What is absolute poverty?
When a household does not have sufficient income to sustain even a basic acceptable standard of living and to meet people’s essential, core needs. Absolute poverty is also known as extreme poverty.
The World Bank defines poverty in absolute terms. The bank defines extreme poverty as living on less than US$1.90 per day. (PPP), and moderate poverty as less than $3.10 a day (PPP)

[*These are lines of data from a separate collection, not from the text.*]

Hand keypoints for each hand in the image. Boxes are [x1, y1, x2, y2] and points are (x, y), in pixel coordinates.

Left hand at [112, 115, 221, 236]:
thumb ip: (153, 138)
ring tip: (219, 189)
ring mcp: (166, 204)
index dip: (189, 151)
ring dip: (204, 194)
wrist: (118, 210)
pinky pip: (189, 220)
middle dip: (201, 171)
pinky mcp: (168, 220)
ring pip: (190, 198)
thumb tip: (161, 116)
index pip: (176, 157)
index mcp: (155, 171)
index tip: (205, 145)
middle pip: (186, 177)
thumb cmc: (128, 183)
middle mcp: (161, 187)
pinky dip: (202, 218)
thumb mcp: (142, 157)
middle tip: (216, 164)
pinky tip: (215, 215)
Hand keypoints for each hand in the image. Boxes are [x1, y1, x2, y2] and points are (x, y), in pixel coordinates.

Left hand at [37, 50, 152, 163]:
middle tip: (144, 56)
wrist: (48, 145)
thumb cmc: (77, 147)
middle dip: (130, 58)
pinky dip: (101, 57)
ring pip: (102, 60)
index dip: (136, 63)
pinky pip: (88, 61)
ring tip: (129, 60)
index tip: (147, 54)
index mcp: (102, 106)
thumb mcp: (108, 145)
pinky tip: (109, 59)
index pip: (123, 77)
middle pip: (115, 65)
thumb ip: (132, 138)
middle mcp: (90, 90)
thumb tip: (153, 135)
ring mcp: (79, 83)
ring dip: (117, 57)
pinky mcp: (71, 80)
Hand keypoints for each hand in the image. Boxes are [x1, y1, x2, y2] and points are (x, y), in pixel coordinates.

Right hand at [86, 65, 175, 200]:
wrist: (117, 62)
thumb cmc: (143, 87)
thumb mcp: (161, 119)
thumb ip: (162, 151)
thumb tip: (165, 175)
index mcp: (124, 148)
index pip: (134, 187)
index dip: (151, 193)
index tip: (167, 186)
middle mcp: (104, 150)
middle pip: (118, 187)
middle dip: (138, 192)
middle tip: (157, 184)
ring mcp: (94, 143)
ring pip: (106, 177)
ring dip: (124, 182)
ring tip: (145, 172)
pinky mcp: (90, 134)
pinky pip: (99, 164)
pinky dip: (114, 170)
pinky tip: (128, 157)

Absolute poverty thresholds vary between developed and developing countries
World Bank’s three extreme poverty lines:
(1) Percentage of population living below $1.90 a day (PPP)

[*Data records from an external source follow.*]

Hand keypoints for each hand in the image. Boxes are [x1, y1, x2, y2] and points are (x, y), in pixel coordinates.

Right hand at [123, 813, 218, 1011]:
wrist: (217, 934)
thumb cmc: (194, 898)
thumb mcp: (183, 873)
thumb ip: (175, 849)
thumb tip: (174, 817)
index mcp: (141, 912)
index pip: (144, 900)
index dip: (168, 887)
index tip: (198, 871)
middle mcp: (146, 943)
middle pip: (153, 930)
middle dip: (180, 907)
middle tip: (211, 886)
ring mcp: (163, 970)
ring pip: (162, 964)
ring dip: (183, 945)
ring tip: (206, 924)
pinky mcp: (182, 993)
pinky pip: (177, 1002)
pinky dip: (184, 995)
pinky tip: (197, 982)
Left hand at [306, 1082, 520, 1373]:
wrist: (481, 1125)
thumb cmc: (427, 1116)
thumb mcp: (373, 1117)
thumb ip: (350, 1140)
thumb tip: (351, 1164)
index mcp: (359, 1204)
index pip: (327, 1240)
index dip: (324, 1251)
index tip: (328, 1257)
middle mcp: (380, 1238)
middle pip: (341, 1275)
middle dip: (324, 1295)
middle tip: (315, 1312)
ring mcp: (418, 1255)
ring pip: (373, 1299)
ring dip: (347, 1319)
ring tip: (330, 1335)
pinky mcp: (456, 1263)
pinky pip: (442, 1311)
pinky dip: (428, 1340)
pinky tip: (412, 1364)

(2) Percentage of population living below $3.20 a day (PPP)
(3) Percentage of population living below $5.50 a day (PPP)
Extreme poverty is multi-dimensional – it is about much more than living on a very low income per capita.
The World Bank Group’s goals are to end extreme poverty and promote shared prosperity
Reducing extreme poverty is the first of the world’s Sustainable Development Goals.
In 2017 according to the World Bank, low-income economies contributed 0.8 percent of global GDP in PPP terms despite accounting for nearly 8 percent of the world’s population.
According to data from the World Bank, extreme poverty is declining but perhaps not quickly enough to meet one of the sustainable development goals of lowering absolute poverty to less than 3% of the global population by 2030.
The percentage of people living in extreme poverty globally fell to a low of 8.6 percent in 2018 — down from 11 percent in 2013. The number of people living on less than $1.90 a day fell during this period by 68 million to 736 million.
The World Bank predicts COVID19 could push more than 100 million people into extreme poverty.
This is the worst setback in global poverty reduction in a generation.